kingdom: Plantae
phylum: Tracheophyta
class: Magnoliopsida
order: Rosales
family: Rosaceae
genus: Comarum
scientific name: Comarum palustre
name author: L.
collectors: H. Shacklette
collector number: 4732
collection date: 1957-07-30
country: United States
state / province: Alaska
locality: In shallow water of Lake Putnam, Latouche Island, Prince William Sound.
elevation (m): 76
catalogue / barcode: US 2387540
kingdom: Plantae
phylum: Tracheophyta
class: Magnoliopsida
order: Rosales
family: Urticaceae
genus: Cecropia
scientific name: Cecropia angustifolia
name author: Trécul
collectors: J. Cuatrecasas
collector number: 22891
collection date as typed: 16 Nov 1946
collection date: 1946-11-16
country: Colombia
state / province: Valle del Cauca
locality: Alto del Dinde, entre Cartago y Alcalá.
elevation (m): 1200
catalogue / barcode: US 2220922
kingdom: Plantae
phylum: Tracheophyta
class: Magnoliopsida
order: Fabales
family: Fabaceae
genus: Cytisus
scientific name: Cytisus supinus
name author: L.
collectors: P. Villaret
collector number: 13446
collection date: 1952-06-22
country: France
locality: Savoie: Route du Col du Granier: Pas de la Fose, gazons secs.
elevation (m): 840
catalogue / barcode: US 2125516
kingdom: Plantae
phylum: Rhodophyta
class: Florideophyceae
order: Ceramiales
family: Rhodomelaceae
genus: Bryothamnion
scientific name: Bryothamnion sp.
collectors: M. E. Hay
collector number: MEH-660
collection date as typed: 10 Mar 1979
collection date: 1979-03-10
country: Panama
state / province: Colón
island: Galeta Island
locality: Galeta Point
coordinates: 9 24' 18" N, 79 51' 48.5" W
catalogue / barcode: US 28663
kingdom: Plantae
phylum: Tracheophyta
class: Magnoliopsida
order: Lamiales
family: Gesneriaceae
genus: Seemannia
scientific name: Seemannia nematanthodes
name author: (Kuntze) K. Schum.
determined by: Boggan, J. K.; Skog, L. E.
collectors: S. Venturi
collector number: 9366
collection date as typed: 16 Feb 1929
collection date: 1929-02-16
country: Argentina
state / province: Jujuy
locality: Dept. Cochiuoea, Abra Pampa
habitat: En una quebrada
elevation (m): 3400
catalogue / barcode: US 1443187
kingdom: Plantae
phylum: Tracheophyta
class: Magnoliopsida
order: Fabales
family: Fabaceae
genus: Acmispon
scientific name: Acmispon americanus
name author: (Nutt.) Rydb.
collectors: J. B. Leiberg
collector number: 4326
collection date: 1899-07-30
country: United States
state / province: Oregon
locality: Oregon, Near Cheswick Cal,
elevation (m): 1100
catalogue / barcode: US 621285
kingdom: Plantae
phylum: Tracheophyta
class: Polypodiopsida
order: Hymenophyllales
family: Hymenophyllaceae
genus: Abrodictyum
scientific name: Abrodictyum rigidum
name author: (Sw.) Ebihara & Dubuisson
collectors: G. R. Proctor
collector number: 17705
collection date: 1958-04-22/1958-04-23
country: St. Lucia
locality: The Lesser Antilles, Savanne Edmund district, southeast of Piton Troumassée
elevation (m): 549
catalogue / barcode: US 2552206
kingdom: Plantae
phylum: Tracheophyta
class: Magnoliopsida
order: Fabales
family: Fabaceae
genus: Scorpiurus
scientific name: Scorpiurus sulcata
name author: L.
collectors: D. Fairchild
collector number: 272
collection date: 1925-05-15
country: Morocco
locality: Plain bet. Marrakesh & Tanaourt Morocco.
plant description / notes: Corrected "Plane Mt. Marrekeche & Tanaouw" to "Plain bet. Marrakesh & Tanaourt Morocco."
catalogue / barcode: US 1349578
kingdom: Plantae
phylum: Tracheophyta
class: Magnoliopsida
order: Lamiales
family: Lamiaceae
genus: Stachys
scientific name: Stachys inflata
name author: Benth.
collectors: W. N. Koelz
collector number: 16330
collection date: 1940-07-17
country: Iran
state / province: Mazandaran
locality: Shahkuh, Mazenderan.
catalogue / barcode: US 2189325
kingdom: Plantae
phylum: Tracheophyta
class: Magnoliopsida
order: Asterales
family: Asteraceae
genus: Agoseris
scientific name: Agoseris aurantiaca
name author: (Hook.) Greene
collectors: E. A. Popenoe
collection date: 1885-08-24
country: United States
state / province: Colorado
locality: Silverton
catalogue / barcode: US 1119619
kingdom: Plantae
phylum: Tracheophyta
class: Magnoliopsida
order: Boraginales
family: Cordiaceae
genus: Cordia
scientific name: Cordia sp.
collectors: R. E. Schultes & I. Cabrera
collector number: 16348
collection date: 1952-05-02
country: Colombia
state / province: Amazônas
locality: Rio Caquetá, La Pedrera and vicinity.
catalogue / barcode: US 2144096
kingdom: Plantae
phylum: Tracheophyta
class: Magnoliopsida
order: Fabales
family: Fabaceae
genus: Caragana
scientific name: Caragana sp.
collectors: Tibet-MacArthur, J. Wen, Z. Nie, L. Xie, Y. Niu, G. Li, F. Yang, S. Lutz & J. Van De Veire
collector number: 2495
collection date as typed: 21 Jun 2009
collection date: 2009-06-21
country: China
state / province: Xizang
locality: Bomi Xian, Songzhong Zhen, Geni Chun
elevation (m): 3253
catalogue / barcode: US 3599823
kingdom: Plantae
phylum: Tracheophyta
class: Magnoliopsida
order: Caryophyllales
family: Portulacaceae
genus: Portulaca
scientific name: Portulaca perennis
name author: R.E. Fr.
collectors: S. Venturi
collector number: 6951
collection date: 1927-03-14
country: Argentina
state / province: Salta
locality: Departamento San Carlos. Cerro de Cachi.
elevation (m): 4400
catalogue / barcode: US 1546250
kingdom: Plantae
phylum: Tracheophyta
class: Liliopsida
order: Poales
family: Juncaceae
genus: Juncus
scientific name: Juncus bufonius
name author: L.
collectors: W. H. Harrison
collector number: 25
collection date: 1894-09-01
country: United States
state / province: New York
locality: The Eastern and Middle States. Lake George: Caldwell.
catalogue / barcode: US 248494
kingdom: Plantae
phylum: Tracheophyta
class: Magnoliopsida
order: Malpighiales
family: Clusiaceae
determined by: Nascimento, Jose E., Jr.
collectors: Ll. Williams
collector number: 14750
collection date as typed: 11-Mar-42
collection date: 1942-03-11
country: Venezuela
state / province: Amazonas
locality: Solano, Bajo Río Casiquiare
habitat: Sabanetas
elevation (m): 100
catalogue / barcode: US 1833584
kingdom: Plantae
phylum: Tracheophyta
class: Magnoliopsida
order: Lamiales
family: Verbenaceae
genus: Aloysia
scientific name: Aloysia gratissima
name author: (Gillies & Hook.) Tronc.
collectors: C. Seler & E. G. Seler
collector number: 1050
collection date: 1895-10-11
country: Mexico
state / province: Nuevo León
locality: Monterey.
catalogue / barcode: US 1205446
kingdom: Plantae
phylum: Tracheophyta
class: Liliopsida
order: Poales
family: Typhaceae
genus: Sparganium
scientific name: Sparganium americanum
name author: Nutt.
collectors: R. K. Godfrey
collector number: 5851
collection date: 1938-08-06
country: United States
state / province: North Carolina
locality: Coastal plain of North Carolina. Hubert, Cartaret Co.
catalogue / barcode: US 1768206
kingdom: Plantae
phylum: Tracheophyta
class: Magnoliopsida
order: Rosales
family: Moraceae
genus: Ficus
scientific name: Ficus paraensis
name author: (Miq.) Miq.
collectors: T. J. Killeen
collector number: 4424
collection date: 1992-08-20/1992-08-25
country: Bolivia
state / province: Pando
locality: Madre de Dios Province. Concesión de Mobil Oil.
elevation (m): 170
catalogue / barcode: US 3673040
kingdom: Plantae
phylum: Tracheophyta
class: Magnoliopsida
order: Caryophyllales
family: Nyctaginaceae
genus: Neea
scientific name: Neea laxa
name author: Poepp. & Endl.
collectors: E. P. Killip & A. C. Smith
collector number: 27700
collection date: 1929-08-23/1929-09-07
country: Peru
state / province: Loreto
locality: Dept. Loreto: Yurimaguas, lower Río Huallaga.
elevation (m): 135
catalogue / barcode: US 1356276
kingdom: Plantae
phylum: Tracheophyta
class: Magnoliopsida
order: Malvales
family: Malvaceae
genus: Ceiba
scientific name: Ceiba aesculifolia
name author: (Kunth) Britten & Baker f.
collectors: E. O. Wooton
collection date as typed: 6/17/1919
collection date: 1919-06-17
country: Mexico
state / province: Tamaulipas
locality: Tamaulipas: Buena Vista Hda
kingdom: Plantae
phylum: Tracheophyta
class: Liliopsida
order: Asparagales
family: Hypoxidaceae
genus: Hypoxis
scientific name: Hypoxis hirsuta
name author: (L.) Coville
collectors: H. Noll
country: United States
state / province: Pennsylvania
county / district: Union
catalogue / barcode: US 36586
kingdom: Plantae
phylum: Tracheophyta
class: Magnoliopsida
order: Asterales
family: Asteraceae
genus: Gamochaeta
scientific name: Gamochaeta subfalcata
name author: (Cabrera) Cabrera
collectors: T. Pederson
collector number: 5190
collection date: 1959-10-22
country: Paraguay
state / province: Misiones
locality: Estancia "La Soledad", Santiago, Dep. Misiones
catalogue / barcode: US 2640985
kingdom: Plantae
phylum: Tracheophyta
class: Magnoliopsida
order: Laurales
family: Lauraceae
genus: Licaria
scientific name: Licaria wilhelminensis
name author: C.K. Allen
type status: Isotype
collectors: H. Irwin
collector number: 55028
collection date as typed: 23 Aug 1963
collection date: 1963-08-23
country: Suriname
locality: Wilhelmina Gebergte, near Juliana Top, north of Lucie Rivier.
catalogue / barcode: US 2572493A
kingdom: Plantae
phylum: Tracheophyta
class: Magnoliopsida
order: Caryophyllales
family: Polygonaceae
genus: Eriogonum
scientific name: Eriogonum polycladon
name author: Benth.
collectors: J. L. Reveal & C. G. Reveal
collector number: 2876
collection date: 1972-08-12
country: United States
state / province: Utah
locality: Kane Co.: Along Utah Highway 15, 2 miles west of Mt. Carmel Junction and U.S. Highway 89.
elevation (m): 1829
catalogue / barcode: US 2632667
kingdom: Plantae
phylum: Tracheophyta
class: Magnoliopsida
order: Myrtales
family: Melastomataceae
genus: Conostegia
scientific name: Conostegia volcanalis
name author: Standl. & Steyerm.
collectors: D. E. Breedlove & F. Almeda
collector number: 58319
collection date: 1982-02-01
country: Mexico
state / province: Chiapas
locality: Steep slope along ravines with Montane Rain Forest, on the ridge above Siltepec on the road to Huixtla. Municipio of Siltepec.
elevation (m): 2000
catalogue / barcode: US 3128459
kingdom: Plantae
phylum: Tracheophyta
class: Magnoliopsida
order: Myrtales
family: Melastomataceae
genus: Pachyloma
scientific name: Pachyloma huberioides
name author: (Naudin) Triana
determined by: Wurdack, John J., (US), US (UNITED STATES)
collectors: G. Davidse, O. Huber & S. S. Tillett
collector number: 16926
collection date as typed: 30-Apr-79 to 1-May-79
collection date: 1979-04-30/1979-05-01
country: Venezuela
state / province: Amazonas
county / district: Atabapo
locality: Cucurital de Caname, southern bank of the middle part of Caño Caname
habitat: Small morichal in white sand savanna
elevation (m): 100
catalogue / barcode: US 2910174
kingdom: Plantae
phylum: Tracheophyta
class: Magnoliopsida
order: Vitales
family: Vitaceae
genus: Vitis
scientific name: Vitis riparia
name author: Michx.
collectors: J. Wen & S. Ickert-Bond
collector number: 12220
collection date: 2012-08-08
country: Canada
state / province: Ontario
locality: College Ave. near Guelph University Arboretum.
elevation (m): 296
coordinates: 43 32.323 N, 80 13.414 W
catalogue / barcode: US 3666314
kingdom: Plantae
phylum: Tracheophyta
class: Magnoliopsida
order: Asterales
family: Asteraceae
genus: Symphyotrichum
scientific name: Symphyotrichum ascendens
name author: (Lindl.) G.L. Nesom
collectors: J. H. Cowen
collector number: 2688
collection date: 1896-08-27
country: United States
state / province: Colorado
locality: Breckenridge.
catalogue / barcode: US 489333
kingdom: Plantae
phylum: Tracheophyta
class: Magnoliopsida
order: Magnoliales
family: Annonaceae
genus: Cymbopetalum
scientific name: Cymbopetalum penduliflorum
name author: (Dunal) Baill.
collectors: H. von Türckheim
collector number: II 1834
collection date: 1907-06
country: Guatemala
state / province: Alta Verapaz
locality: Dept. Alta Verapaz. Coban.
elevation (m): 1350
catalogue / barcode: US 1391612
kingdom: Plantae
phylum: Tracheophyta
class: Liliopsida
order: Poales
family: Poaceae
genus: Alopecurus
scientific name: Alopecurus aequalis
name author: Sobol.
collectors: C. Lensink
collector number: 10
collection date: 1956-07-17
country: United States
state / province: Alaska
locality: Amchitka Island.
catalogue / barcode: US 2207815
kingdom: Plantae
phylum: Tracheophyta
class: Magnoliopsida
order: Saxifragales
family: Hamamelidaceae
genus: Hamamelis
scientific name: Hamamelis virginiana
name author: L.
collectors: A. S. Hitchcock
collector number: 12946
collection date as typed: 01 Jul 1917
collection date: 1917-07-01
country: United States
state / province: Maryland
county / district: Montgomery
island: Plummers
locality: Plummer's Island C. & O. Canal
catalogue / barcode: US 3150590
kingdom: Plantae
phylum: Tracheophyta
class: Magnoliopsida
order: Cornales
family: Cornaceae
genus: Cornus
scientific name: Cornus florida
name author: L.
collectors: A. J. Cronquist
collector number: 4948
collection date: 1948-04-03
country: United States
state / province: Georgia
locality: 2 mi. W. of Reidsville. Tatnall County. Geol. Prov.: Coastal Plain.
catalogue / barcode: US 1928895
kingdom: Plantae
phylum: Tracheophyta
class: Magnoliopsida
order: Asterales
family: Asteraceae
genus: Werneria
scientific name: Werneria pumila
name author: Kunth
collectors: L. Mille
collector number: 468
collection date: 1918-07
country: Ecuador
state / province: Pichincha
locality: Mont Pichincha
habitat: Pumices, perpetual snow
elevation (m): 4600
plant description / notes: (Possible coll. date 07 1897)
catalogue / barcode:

> TO DO
Turn everything from the line containing "collection date as typed: 21 Jun 2009" down to the line containing "collectors: W. H. Harrison", both included, into a numbered list with any blank lines left out.

> RESULT OF THIS TASK
1. collection date as typed: 21 Jun 2009
2. collection date: 2009-06-21
3. country: China
4. state / province: Xizang
5. locality: Bomi Xian, Songzhong Zhen, Geni Chun
6. elevation (m): 3253
7. catalogue / barcode: US 3599823
8. kingdom: Plantae
9. phylum: Tracheophyta
10. class: Magnoliopsida
11. order: Caryophyllales
12. family: Portulacaceae
13. genus: Portulaca
14. scientific name: Portulaca perennis
15. name author: R.E. Fr.
16. collectors: S. Venturi
17. collector number: 6951
18. collection date: 1927-03-14
19. country: Argentina
20. state / province: Salta
21. locality: Departamento San Carlos. Cerro de Cachi.
22. elevation (m): 4400
23. catalogue / barcode: US 1546250
24. kingdom: Plantae
25. phylum: Tracheophyta
26. class: Liliopsida
27. order: Poales
28. family: Juncaceae
29. genus: Juncus
30. scientific name: Juncus bufonius
31. name author: L.
32. collectors: W. H. Harrison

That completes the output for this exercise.